Go to http://web.foo.com:8080/centralwire/app and you should see the login screen:

Login screen

login using an LDAP account that belongs to the group named "admin" (or as specified by the "role.admin" context parameter). Then you'll see the main screen: the screen listing all the servers (so far you have none):

Server listing

So, click "Add new server" to define a new server:

Adding a new server

Note that the SSH key value can be found in /etc/ssh/ssh_host_rsa_key.pub on that h1 host. Click "OK" and then "Main page" to return to the main page. You'll see this new server:

New server is shown

It has no tripwire report yet.

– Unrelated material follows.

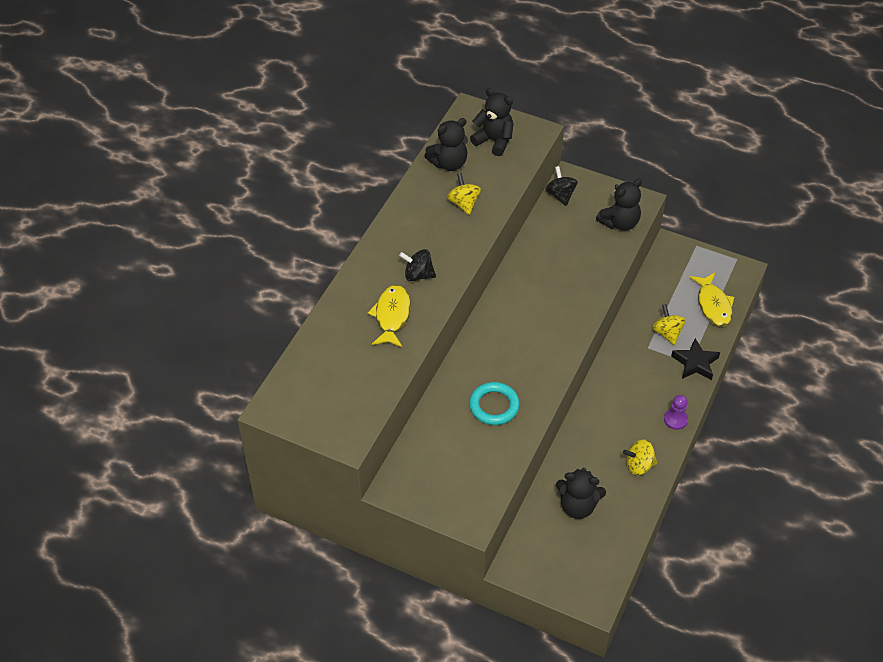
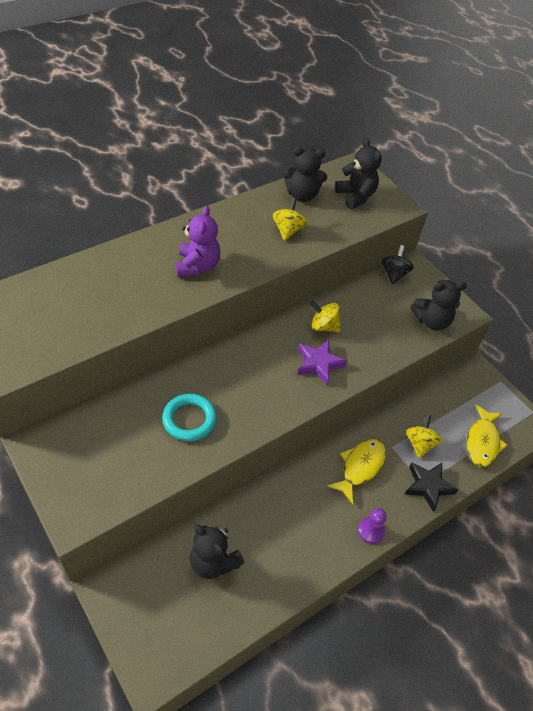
camera: 25 degrees right, 0 degrees up
(392, 316) = (144, 287): yellow fish -> yellow fish (360, 467)
(418, 275) = (197, 266): black spinning top -> purple teddy bear
(558, 308) = (318, 364): none -> purple star
(639, 465) = (302, 556): yellow spinning top -> yellow spinning top (323, 326)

This is because CentralWire will try to ssh into the host every 24 hours (can be changed in the configuration screen) to obtain its tripwire report. If you can't wait, you can click "Obtain report" to tell it to do it now. It will take a few seconds, then you should see:

The server has changes

It means that it has obtained the report successfully and that the report says that there are changes found. Next, click "Has changes" to review the changes:

Reviewing the change report

To accept the changes, return to the main screen and click "Accept changes". To accept changes for multiple servers, click "Accept all changes" at the bottom. It will accept the changes for all the servers with changes as listed on the page.

Note: After accepting the changes, the "Has changes" link will still be there. Don't be surprised. This is because your server will not generate a new report immediately after accepting the changes. Just wait for another 24 hours (at most) and the status will be updated.